┌─ Document passage

Open Girishchandra-Yendargaye opened 4 years ago
@Girishchandra-Yendargaye The initial creation of the distributed domain is memory heavy. A sequential domain is created on processor 0 and then we run the structure through metis to partition the structure (again just on processor 0). This essentially doubles the memory. And then the partitions are communicated to the other processors.
What can be done if you are going to be running a number of simulations with the same underlying domain, is to do the partitioning once on a large memory machine or computational node, and then use that distributed structure for all subsequent simulations.
Apologies for the intervention (and for not using the users-list), but I have a follow-up question: After generating and partitioning the mesh into N structures using one processor, how can we save the individual structures and read them later using N processors?
@Girishchandra-Yendargaye Have a look at the code in the folder anuga/simulation and anuga/parallel/parallel_api.py There is code in there using sequential_distribute to do the creation of the the distribution without necessarily running the evolve.

└─

Required actions.
1/ In the distributed-domain thread, what tool partitions the sequential domain before the partitions go to the other processors?
2/ Write the next post in the distributed-domain thread, following on from its final message.

┌─ Extracted material

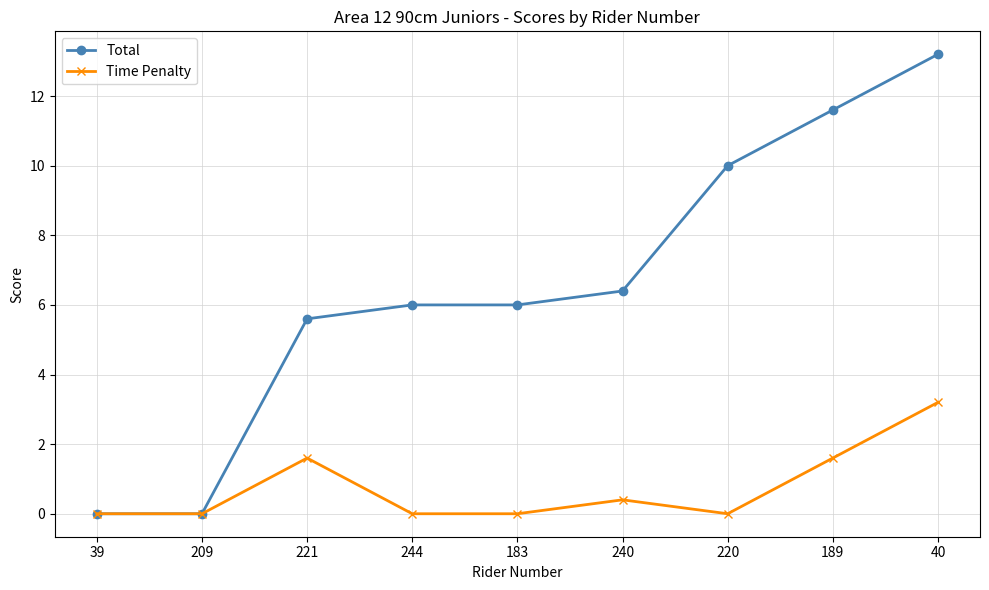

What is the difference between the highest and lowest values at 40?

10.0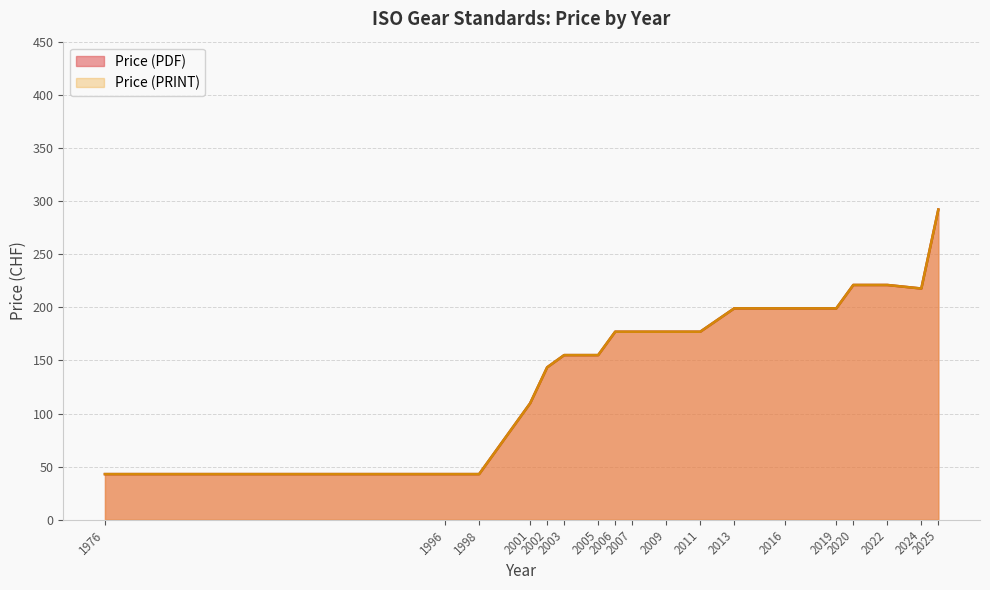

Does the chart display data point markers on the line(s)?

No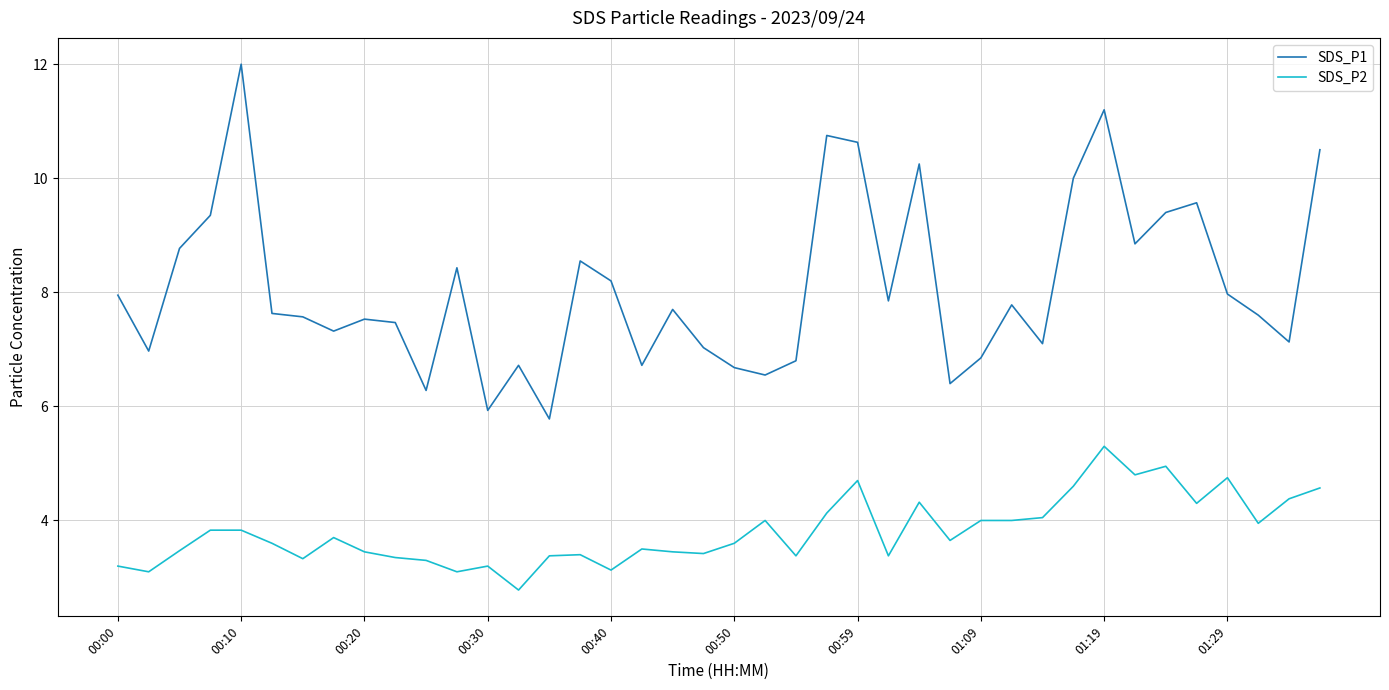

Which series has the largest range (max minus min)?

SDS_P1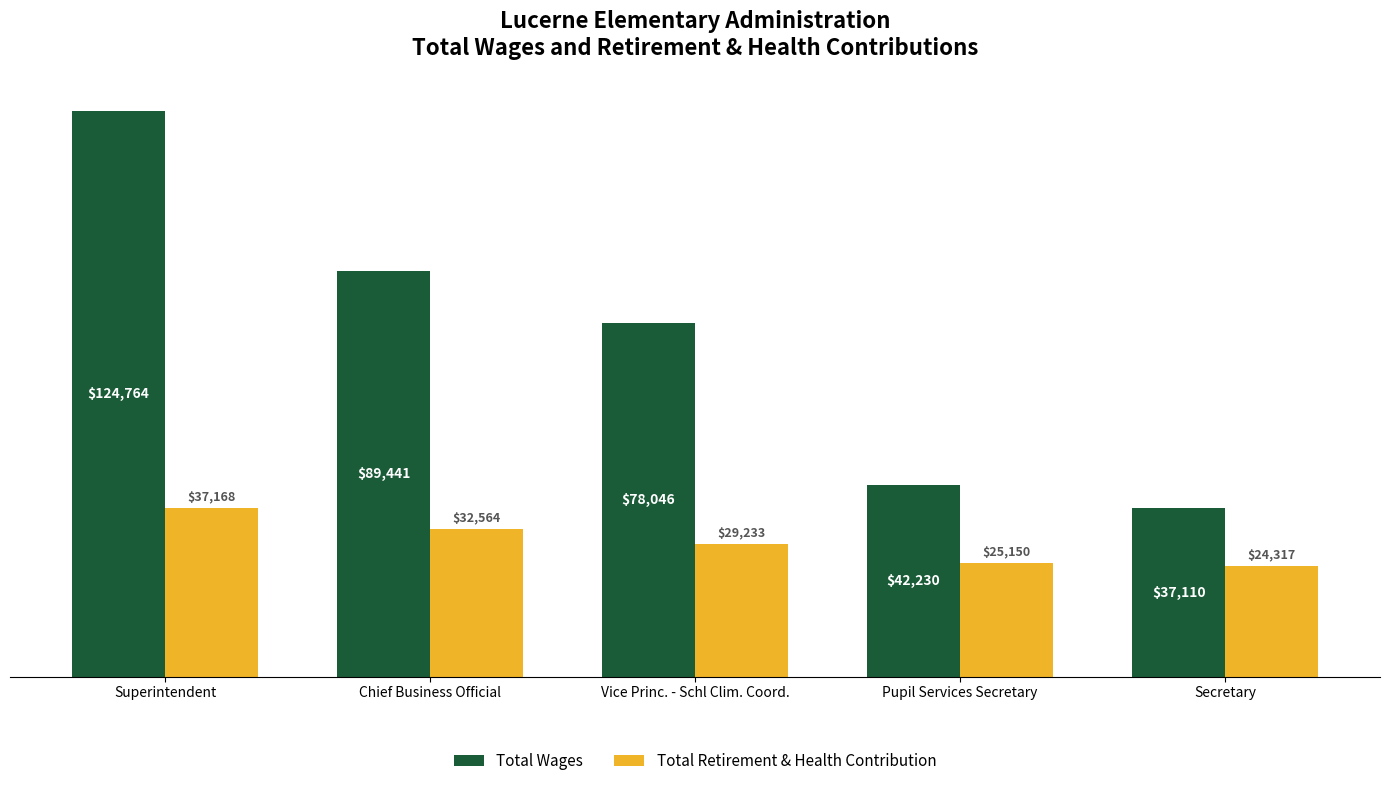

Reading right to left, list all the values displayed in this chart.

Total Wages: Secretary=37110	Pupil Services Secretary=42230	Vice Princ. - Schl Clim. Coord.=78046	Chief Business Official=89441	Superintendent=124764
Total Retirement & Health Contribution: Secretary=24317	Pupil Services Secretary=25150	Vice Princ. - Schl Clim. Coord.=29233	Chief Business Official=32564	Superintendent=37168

└─

Answer list.
1/ Metis partitions it, running only on processor 0.

2/
@stoiver Thank you sir for reply I am running only pickling part still it is failing...Below is code domain = create_domain_from_file(meshfile_name) print "domain created!" domain.set_quantity('elevation',numeric=5.0, #triangle_elevation use_cache=cache, verbose=True, alpha=0.1,location='vertices') print "quantities Set " domain.set_store(True) print "Domain Store set!" sequential_distribute_dump(domain, 2000, verbose=True) print "process completed!"
domain created! quantities Set Domain name set! Domain Store set! sequential_distribute: Subdivide mesh Error! ***Memory allocation failed for TRINODALMETIS: nind. Requested size: -1302189028
Can you please suggest something.
@stoiver One more issue while sequential_distribute 39742 Segmentation fault
Even if memory is available it is failing
Distribution is failing.. sequential_distribute: Subdivide mesh Error! ***Memory allocation failed for TRINODALMETIS: nind.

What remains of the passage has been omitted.